Masha and Shelley followed Nevsky into a big Victorian house under renovation, just down the street from the Patchogue Boat Club. Coe happened to be turning the house into apartments, Nevsky explained. The girls would be staying in the first finished unit. They walked past several workers carrying boards and hammers, up the circular staircase, down a hall, and into the rent-free apartment. The white room was glazed with light, carved up with brilliant rectangles of sunshine, and smelled of fresh paint. A mod red couch and two black chairs cut streamlined shapes out of the back wall.
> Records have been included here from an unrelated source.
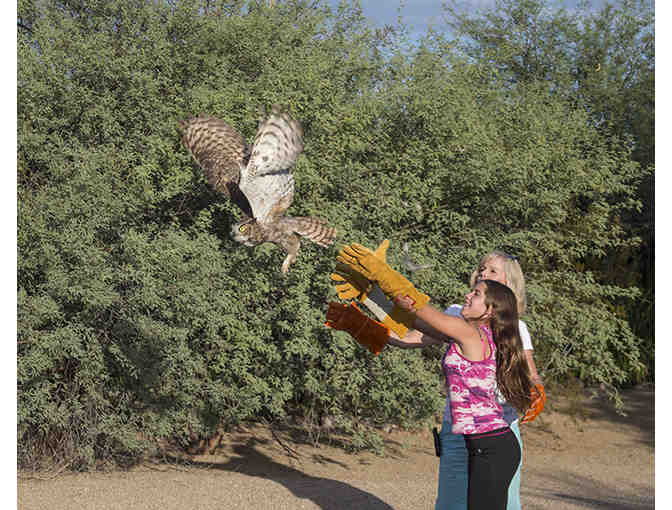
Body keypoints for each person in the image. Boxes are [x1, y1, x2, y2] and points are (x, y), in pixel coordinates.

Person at [327, 242, 540, 510]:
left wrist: (381, 274)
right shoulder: (461, 321)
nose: (482, 274)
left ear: (493, 305)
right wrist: (364, 314)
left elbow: (419, 309)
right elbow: (412, 326)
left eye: (492, 273)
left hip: (495, 438)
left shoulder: (481, 330)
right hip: (467, 435)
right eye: (481, 269)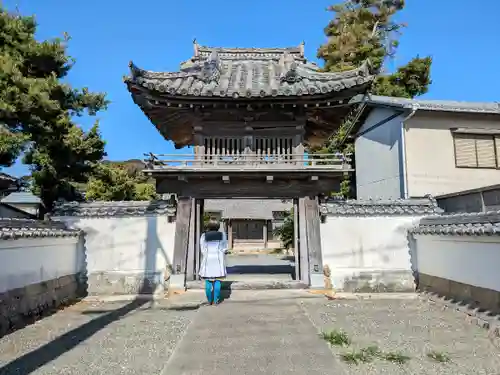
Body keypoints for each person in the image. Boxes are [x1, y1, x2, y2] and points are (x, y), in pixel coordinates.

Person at [199, 218, 228, 305]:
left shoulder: (204, 236)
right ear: (218, 226)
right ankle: (216, 300)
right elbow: (224, 248)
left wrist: (207, 253)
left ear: (209, 226)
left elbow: (202, 249)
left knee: (208, 281)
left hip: (208, 259)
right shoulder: (222, 235)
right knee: (217, 280)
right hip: (218, 259)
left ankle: (209, 300)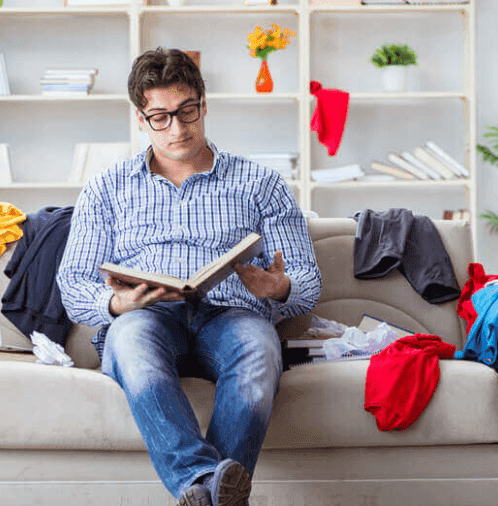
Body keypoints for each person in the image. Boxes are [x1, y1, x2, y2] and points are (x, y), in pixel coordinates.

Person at [56, 47, 322, 506]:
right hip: (148, 318)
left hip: (233, 316)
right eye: (160, 117)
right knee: (130, 342)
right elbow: (74, 283)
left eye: (186, 112)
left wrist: (281, 288)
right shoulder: (107, 187)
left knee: (259, 350)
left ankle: (201, 492)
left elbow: (307, 279)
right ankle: (209, 484)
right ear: (140, 118)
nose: (177, 129)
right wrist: (118, 304)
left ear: (203, 103)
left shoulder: (262, 183)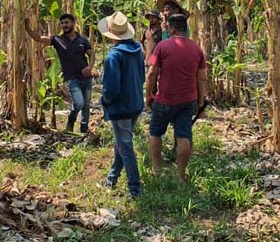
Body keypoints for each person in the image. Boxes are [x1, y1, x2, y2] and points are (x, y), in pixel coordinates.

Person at [145, 14, 207, 183]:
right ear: (185, 29)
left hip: (165, 99)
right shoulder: (196, 49)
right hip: (188, 100)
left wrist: (148, 95)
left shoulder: (162, 46)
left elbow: (152, 73)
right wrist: (200, 101)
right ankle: (181, 175)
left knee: (155, 132)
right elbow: (201, 78)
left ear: (171, 28)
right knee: (183, 136)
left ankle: (157, 168)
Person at [98, 11, 145, 198]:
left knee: (125, 148)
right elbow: (141, 77)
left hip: (121, 108)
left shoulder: (113, 57)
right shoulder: (137, 50)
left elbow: (111, 88)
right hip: (135, 103)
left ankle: (135, 189)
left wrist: (105, 101)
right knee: (121, 143)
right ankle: (112, 178)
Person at [25, 13, 95, 132]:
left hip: (86, 77)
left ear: (73, 23)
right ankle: (71, 121)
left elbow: (91, 54)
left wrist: (90, 67)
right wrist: (27, 28)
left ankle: (84, 129)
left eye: (67, 22)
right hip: (72, 78)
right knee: (79, 103)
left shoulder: (82, 39)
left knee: (86, 105)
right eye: (62, 23)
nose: (64, 25)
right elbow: (39, 38)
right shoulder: (58, 40)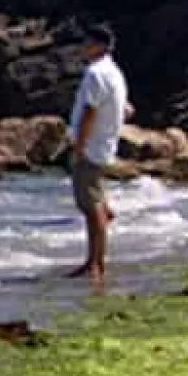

“This place is spanking new!” cried Nevsky. “No one has lived in this apartment. You're the only tenants in the building so far.”
“Isn't the furniture great?” exclaimed Shelley.
“Courtesy of Helga Coe. We'll get you curtains,” said Nevsky, trotting past the girls and peeking into the bedroom, then popping his head back out. “Pretty nice, eh?”
“Yeah,” said Masha, walking past him into the spacious bedroom and peeking into the bathroom, which had one bare window with a view of the marina down the street, boats gleaming in the sun.